Copy the listing below word for word, keeping every line in its order. Leave the pictures out.

►

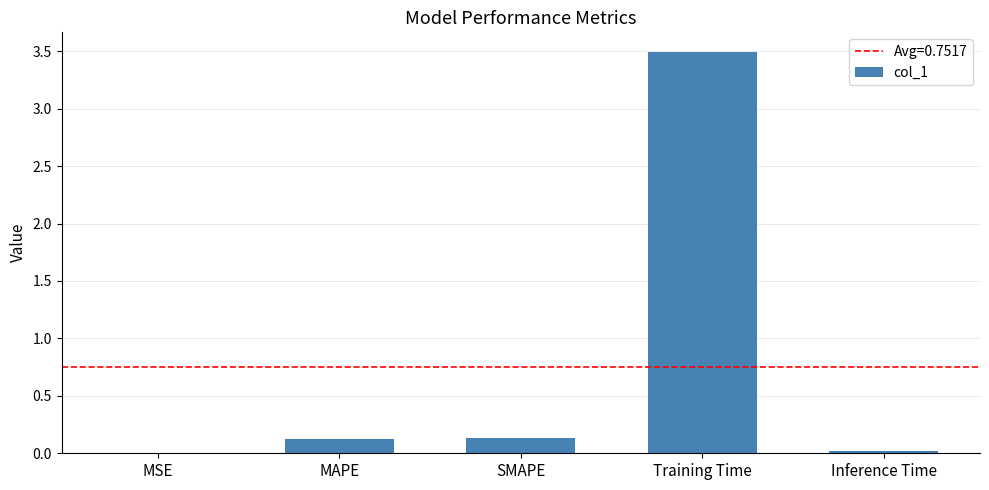

Which label corresponds to the largest value in the chart?

Training Time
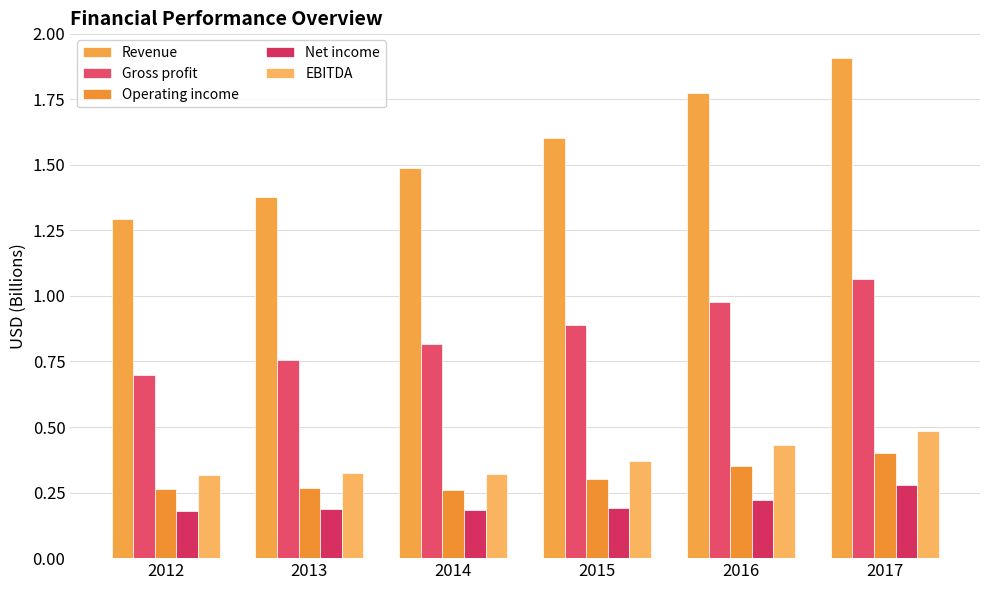

At how many categories does at least one series exceed 1?

6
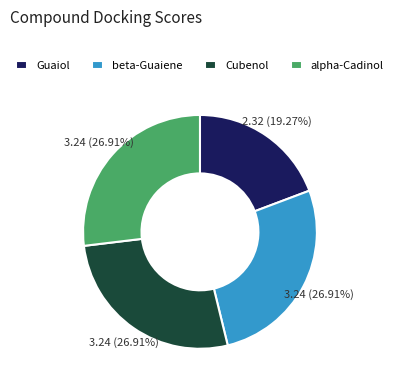

What is the smallest slice in the pie chart?

Guaiol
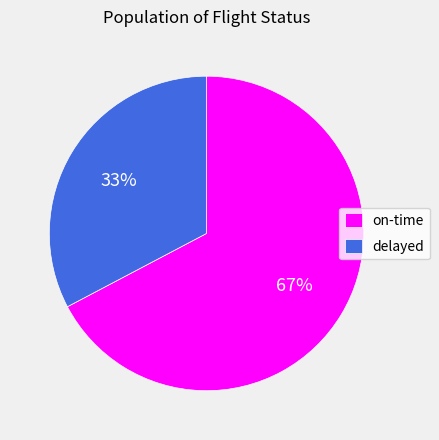

Do on-time and delayed together represent more than half of the pie?

Yes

◄

--- Expected answer ---
Which label corresponds to the largest value in the chart?

Training Time

At how many categories does at least one series exceed 1?

6

What is the smallest slice in the pie chart?

Guaiol

Do on-time and delayed together represent more than half of the pie?

Yes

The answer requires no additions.